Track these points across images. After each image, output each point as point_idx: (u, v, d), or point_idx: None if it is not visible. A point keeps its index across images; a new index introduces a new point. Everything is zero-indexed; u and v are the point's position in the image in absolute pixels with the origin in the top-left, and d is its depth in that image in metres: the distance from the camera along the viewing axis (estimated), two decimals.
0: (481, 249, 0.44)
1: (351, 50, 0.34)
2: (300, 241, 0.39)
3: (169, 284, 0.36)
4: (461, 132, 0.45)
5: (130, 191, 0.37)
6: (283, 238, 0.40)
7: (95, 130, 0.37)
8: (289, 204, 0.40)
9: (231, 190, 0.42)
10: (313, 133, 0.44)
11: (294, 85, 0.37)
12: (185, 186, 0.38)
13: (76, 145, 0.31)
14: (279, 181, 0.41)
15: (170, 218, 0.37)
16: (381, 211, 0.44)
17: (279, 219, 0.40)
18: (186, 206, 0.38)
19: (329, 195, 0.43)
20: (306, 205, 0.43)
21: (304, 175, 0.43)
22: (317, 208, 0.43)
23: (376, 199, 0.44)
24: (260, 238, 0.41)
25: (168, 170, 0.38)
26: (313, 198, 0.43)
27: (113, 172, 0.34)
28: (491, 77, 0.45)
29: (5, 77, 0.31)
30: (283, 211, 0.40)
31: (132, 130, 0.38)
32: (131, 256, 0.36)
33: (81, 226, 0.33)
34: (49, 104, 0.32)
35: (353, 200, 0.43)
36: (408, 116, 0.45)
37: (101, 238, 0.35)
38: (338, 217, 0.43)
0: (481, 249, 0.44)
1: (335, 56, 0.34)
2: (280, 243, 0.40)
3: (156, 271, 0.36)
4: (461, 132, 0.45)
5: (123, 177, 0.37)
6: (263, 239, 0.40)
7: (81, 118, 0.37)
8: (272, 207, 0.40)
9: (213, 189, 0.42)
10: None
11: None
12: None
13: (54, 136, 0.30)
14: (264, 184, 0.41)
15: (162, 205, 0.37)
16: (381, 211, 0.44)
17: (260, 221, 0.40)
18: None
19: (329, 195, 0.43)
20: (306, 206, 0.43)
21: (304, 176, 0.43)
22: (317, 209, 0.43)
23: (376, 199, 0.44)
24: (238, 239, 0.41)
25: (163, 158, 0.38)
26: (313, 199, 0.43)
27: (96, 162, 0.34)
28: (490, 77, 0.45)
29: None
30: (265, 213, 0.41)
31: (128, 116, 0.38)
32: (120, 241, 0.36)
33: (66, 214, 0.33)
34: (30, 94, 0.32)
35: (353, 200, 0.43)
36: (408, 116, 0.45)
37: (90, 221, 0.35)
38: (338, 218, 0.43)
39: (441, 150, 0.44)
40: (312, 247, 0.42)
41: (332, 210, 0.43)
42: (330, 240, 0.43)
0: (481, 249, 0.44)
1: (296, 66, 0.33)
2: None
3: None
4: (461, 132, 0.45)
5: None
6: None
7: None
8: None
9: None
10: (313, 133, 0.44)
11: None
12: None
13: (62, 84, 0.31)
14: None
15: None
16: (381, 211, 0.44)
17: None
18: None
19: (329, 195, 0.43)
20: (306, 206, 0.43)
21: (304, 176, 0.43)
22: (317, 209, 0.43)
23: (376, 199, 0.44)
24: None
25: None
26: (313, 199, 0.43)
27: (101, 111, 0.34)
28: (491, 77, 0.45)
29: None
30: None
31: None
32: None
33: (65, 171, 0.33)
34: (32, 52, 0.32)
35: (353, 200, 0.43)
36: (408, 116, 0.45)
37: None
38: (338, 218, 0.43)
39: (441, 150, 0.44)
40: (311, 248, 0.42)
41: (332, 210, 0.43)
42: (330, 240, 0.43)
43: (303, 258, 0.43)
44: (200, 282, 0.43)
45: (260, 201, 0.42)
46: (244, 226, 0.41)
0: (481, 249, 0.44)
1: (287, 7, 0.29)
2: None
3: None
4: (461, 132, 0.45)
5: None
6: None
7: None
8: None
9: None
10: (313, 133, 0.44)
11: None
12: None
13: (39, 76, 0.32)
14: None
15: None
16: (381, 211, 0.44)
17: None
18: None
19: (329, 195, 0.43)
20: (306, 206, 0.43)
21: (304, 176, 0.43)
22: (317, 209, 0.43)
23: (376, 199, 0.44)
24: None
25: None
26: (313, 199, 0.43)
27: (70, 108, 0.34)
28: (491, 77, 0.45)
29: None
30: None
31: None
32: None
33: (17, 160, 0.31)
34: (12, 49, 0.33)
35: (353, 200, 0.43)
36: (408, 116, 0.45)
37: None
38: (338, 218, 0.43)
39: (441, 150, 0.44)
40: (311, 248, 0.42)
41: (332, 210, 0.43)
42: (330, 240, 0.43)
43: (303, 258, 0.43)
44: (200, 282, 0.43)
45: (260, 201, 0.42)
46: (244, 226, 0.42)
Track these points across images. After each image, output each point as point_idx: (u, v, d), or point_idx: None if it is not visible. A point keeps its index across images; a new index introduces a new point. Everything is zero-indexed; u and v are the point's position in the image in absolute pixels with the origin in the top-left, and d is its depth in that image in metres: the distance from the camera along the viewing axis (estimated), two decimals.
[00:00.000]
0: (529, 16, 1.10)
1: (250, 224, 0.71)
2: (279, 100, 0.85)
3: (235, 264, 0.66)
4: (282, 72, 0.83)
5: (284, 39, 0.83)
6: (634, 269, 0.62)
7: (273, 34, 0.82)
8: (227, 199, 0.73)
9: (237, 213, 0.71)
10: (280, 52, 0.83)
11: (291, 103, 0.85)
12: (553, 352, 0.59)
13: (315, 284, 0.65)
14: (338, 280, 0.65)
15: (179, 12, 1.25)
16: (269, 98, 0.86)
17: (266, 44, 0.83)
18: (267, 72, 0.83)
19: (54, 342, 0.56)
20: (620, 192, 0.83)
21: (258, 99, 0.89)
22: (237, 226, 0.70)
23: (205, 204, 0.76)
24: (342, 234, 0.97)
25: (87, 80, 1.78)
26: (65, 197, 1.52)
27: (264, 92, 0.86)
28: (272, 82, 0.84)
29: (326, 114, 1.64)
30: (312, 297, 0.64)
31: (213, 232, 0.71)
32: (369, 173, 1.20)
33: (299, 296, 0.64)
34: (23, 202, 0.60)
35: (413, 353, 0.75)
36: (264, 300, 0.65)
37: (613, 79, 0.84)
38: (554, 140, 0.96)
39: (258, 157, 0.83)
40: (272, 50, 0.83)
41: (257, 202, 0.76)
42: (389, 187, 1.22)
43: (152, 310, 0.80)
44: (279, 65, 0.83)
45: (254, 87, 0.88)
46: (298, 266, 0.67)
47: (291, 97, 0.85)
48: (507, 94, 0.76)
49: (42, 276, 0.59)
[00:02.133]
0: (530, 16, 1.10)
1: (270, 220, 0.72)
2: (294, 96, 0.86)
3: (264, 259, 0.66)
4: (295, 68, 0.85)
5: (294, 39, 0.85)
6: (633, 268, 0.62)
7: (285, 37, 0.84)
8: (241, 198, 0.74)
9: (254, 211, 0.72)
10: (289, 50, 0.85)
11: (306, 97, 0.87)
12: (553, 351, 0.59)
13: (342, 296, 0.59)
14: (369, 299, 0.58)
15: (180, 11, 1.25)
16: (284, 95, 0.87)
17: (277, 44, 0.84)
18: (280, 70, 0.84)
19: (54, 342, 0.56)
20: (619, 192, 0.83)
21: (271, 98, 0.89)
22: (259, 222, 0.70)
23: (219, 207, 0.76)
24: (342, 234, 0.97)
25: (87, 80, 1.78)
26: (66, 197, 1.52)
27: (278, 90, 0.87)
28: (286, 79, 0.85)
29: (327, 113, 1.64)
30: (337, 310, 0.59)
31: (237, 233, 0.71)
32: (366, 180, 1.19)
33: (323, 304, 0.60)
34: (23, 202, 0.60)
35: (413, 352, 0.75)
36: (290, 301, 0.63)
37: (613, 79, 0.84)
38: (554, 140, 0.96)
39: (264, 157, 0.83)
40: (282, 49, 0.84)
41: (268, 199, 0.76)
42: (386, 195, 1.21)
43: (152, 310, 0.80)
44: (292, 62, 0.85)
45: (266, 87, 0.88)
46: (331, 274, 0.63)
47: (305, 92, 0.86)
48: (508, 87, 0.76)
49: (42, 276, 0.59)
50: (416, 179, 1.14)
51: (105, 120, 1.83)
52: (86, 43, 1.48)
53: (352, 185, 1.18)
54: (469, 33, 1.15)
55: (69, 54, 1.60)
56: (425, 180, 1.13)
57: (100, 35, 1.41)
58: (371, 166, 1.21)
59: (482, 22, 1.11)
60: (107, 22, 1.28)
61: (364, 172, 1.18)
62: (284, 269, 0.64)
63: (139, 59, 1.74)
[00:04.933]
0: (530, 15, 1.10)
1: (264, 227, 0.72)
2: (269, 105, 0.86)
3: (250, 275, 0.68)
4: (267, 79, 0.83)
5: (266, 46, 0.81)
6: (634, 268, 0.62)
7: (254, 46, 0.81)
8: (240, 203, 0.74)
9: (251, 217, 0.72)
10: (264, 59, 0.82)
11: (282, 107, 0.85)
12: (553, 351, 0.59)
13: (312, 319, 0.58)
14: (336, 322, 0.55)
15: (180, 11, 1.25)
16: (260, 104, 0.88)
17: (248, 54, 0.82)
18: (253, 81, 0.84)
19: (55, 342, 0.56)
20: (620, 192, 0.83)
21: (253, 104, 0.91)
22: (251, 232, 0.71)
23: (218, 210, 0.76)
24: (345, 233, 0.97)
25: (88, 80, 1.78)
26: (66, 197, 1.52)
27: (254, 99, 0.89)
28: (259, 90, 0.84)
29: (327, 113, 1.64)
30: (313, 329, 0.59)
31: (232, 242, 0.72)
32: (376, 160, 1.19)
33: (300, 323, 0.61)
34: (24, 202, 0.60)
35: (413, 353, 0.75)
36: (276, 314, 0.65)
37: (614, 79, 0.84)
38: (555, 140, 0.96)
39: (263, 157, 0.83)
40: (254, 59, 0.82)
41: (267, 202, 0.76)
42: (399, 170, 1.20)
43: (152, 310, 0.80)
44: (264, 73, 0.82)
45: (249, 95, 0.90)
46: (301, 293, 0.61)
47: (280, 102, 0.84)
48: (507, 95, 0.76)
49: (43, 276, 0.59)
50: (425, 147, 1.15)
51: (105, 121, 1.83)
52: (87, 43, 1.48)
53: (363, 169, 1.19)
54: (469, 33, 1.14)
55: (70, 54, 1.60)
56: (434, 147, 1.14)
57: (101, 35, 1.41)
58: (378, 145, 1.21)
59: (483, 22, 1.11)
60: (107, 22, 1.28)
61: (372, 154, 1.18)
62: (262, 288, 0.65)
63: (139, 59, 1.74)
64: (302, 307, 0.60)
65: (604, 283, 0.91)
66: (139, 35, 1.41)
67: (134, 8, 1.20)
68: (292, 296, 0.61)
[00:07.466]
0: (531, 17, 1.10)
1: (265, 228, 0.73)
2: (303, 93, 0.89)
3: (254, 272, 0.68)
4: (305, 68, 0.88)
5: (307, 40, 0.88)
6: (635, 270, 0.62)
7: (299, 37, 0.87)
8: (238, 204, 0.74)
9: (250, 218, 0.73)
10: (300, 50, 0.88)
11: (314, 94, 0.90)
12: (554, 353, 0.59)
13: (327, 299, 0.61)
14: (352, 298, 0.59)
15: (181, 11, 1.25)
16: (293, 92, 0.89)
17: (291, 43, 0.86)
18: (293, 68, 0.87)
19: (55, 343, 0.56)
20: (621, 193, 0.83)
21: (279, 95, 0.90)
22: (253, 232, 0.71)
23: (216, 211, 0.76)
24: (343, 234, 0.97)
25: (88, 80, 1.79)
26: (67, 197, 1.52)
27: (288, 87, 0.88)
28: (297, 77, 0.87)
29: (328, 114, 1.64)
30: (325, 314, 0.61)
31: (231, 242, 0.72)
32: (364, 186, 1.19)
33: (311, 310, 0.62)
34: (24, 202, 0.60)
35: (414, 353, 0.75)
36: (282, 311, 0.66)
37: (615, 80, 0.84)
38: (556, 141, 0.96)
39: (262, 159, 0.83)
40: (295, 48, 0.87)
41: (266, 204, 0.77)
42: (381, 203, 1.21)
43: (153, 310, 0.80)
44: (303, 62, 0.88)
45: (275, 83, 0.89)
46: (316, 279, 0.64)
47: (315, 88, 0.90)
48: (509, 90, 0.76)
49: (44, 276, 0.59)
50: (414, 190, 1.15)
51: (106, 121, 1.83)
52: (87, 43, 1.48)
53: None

(Exercise requirements) Could you return exactly the lines above from the line with "2: (300, 241, 0.39)" to the line with "18: (186, 206, 0.38)", both included, and nothing else?

(Exercise result)
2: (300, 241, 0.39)
3: (169, 284, 0.36)
4: (461, 132, 0.45)
5: (130, 191, 0.37)
6: (283, 238, 0.40)
7: (95, 130, 0.37)
8: (289, 204, 0.40)
9: (231, 190, 0.42)
10: (313, 133, 0.44)
11: (294, 85, 0.37)
12: (185, 186, 0.38)
13: (76, 145, 0.31)
14: (279, 181, 0.41)
15: (170, 218, 0.37)
16: (381, 211, 0.44)
17: (279, 219, 0.40)
18: (186, 206, 0.38)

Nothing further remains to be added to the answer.